Tightly roll dough up. When finished pinch all along long side to form a seam and seal rolls. When sealed, gently stretch dough to 18 inches in length. Place seam side down and cut into 1 1/2 inch slices with a serrated knife. Place these in a greased 9x13 inch baking pan, cut side down. (I sprinkled any escaping coconut on to the top of the rolls). Cover with plastic wrap and let rise in a warm place till doubled in size. (Mine took about 40 minutes to double, but it was warm out)
When doubled in size, preheat oven to 350 degrees. Bake till puffy and golden brown 20-35 minutes. Mine took 20 minutes on the dot. Remove from oven and allow to cool.
Cream Cheese Frosting
3 tablespoons cream cheese, softened
1 1/2 cups confectioners' sugar
3 tablespoons buttermilk
1/2 teaspoon vanilla
Mix all in a bowl. Spread over warm Maple Coconut Rolls. If you want to kick up the coconut and maple flavors, replace buttermilk with coconut milk and vanilla with coconut or maple extract.
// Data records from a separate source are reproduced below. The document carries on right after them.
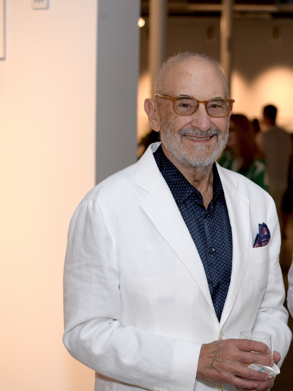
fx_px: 1151
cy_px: 197
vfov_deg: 19.3
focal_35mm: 102
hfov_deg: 14.3
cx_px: 275
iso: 1600
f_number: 5
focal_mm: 70
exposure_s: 1/200
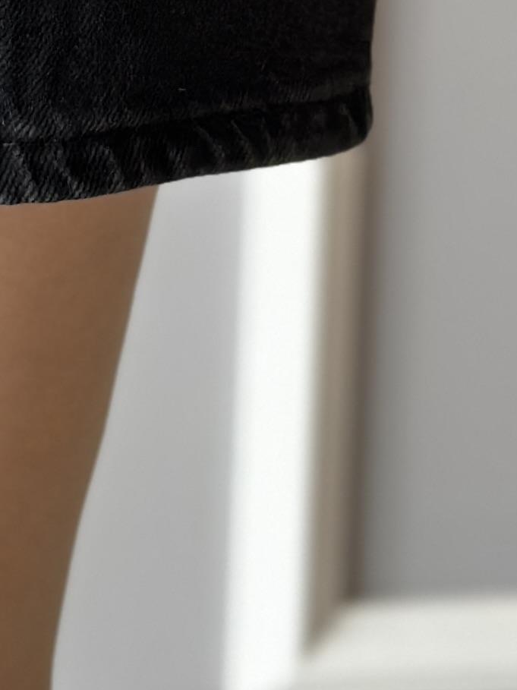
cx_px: -140
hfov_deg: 6.9
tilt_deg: -11.4
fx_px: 4245
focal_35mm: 213
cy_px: -559
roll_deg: -1.8
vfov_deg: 8.9
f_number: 1.78
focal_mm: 6.86
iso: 100
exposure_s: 1/146
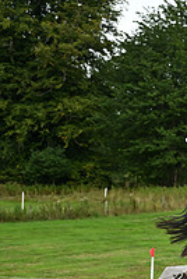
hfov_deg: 9.3
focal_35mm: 139
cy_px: 232
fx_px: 1079
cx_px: 378
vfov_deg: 14.6
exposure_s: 1/1250
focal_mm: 48
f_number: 4.5
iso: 500
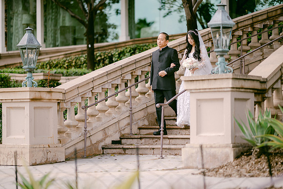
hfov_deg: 19.2
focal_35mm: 106
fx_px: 835
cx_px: 142
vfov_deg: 12.9
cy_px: 94
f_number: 1.4
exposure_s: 1/6400
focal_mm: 105
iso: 200
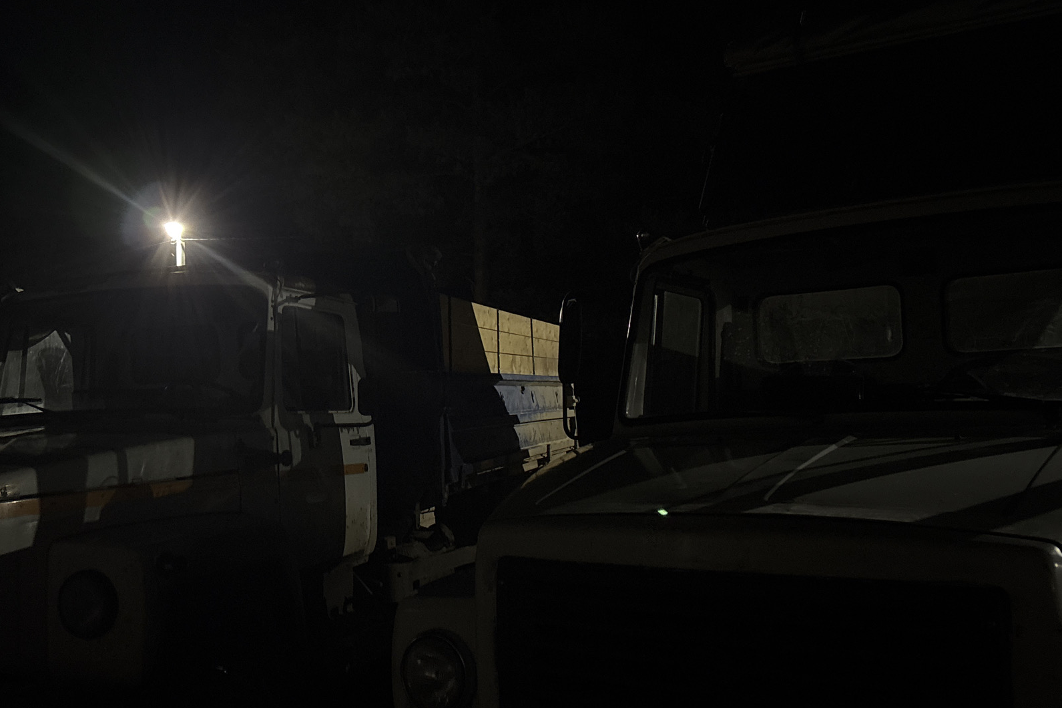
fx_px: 1003
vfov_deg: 38.9
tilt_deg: +1.5
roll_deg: +0.4
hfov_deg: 55.4
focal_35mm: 34
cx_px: 423
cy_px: 363
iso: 2000
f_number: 1.6
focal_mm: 5.96
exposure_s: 1/15
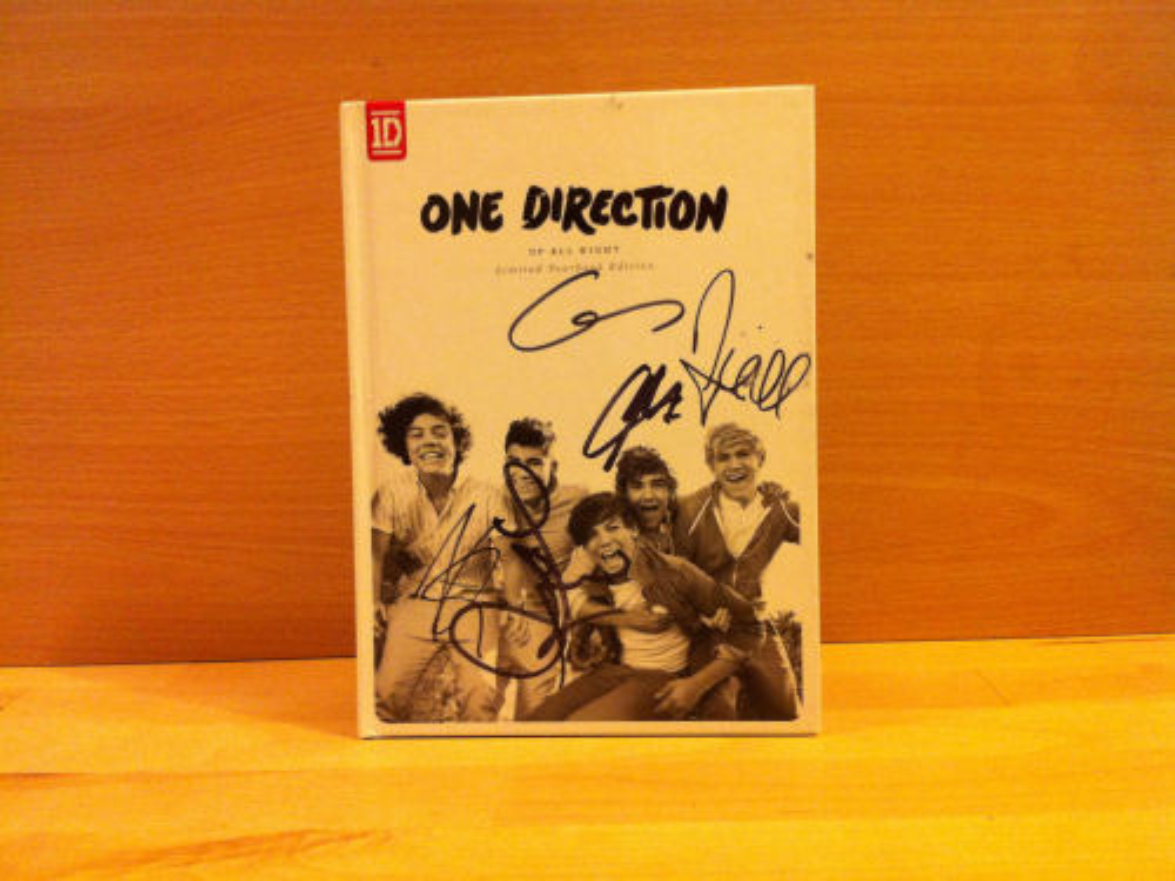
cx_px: 588
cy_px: 440
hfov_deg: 52.6
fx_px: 1188
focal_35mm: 35
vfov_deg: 40.7
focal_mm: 3.85
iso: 250
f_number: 2.8
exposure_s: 1/15
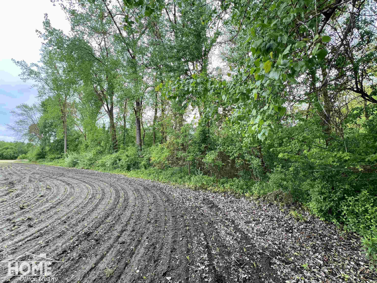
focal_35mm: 13
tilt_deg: +6.1
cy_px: 142
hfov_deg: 106.2
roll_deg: +0.0
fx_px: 142
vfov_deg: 89.9
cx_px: 188
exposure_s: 1/102
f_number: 1.8
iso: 32
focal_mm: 1.57
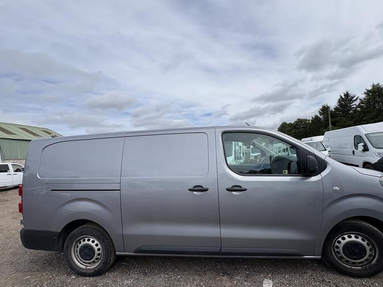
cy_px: 161
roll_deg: +5.0
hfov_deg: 94.5
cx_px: 198
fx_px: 177
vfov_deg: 77.8
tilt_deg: +10.6
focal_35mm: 16
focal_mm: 2.22
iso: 50
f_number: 2.2
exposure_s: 1/2342
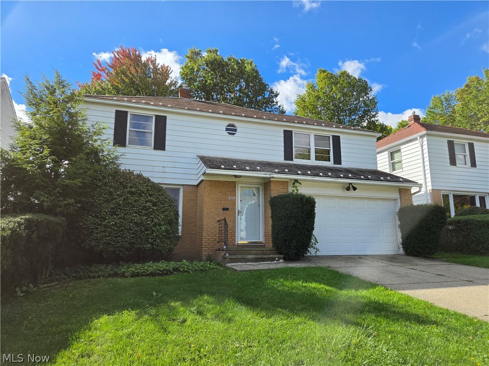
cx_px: 244
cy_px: 183
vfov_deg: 58.9
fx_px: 325
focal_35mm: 23
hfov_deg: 73.9
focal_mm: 5.4
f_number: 1.8
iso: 80
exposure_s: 1/3727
Susie Savors: These rolls were perfect for a light but slightly sinful breakfast. This version is light and fluffy and without the dense feeling of a cinnamon roll. The maple coconut is sweet but the cream cheese frosting cuts back on the sweet just enough. The filling melts in your mouth, not overpowering like some breakfast confections. They did turn out a tad large but the pastry was so airy and plump that two felt like a perfect serving if that's all you planned on eating for breakfast.